[To do]: Would you please restate the data exactly as it stands, apart from the pictures?

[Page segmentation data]
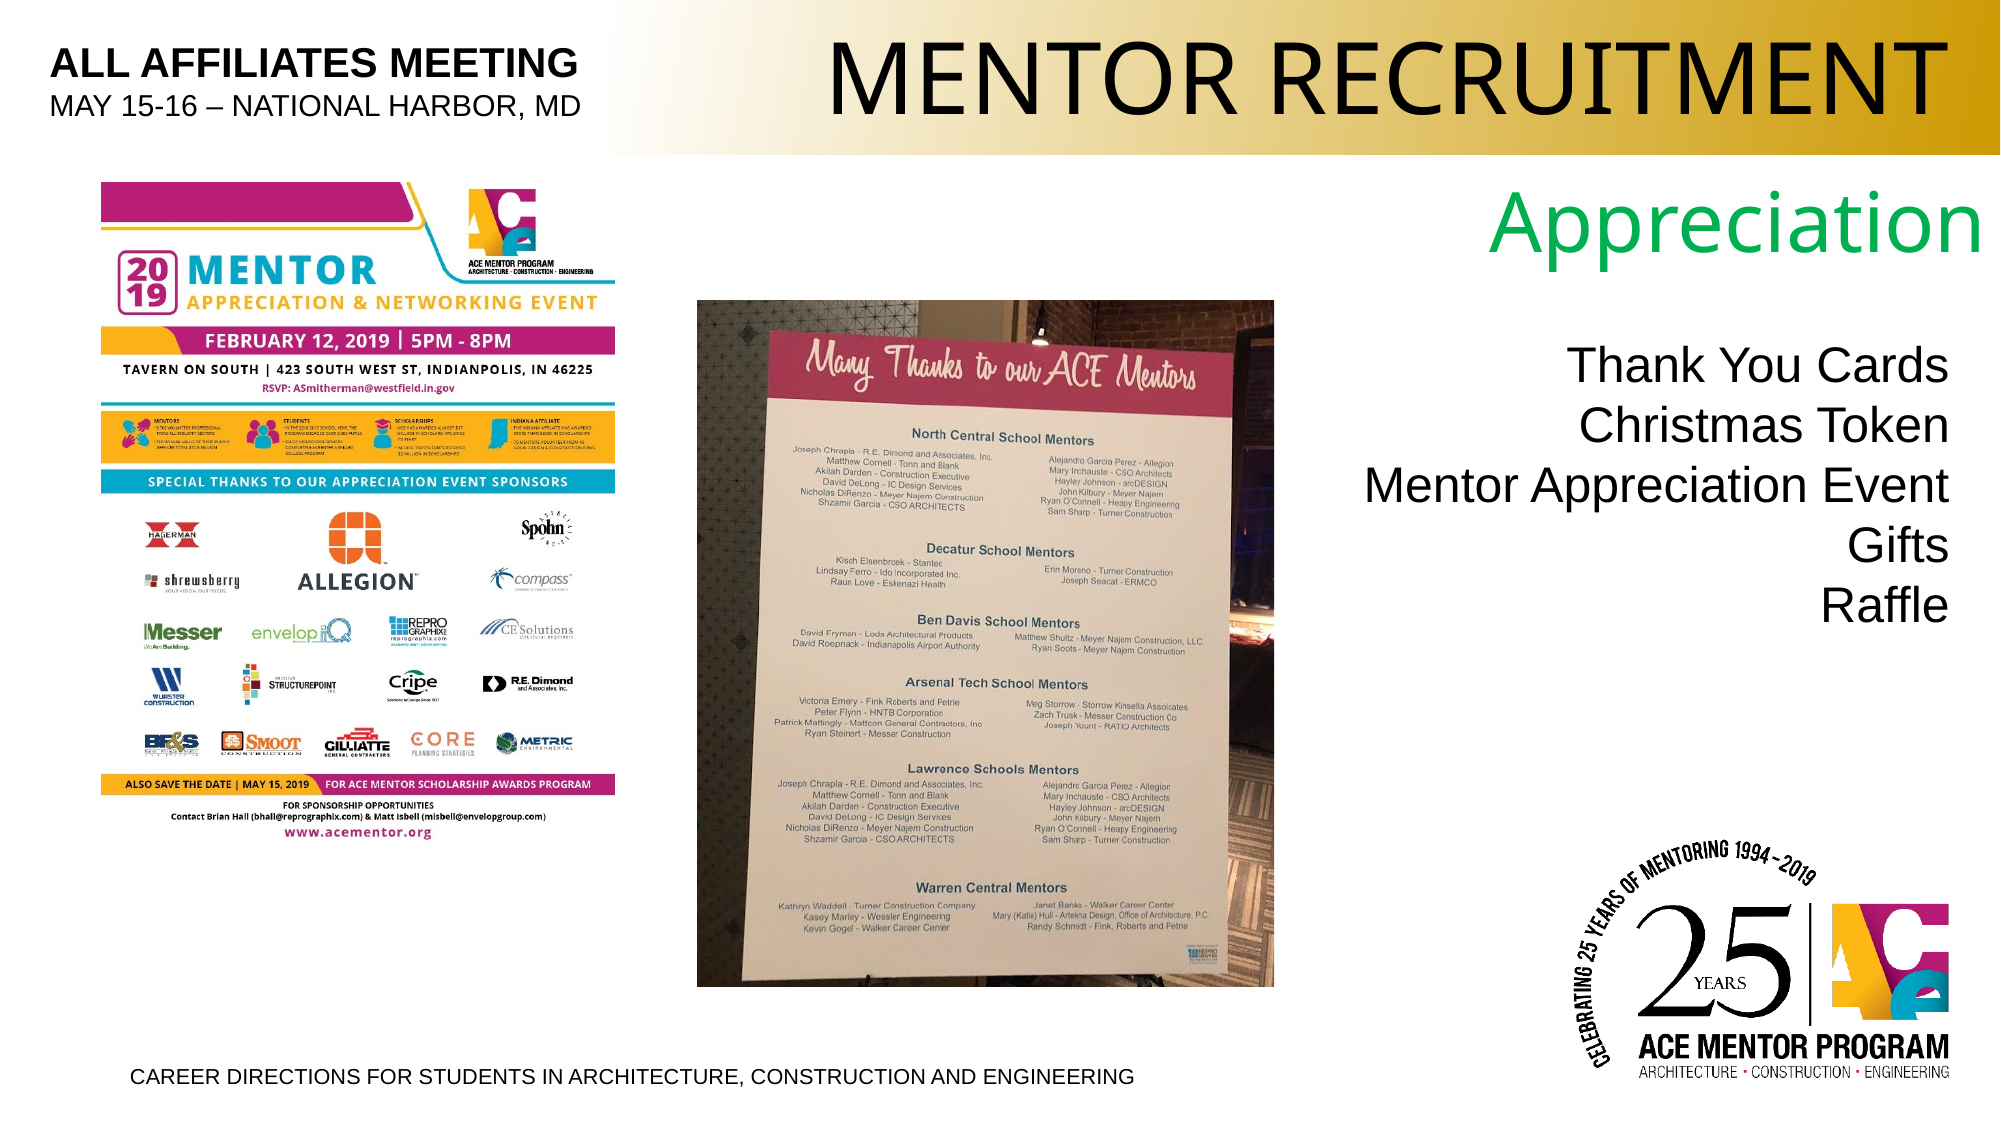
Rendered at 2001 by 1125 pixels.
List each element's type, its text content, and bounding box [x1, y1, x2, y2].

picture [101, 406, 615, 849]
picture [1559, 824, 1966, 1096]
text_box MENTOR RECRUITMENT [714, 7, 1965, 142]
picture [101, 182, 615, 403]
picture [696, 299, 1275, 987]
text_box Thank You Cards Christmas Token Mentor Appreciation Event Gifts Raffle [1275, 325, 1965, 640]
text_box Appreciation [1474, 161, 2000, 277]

[Answer]:
Rendered at 2001 by 1125 pixels.
List each element's type, its text content, and bounding box [x1, y1, x2, y2].

picture [101, 406, 615, 849]
picture [1559, 824, 1966, 1096]
text_box MENTOR RECRUITMENT [714, 7, 1965, 142]
picture [101, 182, 615, 403]
picture [696, 299, 1275, 987]
text_box Thank You Cards Christmas Token Mentor Appreciation Event Gifts Raffle [1275, 325, 1965, 640]
text_box Appreciation [1474, 161, 2000, 277]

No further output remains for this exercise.